Ehud Barak and Ehud Olmert both offered the Palestinians much more than Mofaz did, and were turned down. Mofaz acknowledged yesterday that his plan, too, will be rejected by the other side. But at least he has put something on the table, which is otherwise currently bare of new Israeli initiatives.

In Mofazian terms, the plan could be considered bold: The former army chief of staff can allow himself to say things that those with fewer military credentials would not dare - especially since he knows that it will be years, if ever, before he is called on to implement his plan "as prime minister," to quote his own words.

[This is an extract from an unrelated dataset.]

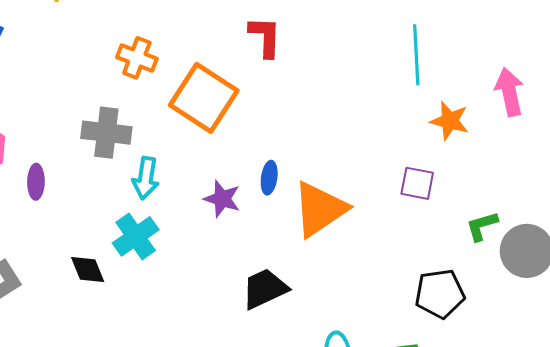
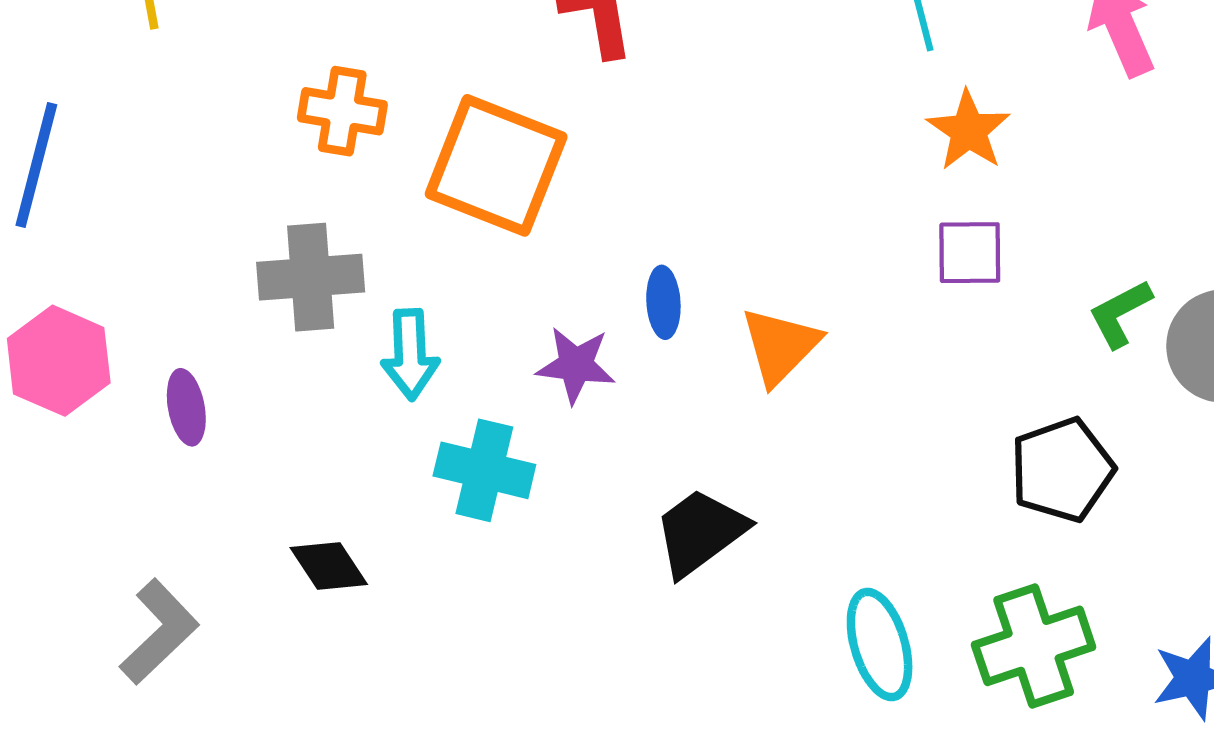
orange star: (450, 121) -> (969, 130), moved, turned 30
orange triangle: (320, 209) -> (780, 346), size x0.7
cyan cross: (136, 236) -> (484, 470), moved, turned -30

Like many of his colleagues who presented diplomatic plans at times of internal party crisis, Mofaz's plan is mostly about domestic politics. Ever since he lost Kadima's leadership primary to Tzipi Livni by a mere 431 votes in September 2008, he has been determined to win the next round - whenever that is.

By presenting his plan, he is signaling his party colleagues that he views Livni as a mere passing episode. He feels no obligation to her and her positions; he is completely independent. He is also signaling that he has no intention of abandoning Kadima for Likud: With a plan like this, Likud is no place for him.

Livni flew to Washington yesterday for the United Jewish Communities' General Assembly. But when she returns, she will have to deal with her number two's proposal. That creates a potential for fireworks that could serve Mofaz.

Livni, as party leader, wants quiet. Mofaz, as the challenger, needs conflict. And what conflict could be more honorable than one over "diplomatic" issues?

Peace, they say, begins at home. Mofaz has yet to make peace with Livni. But he is already ready to talk with Hamas leader Ismail Haniyeh.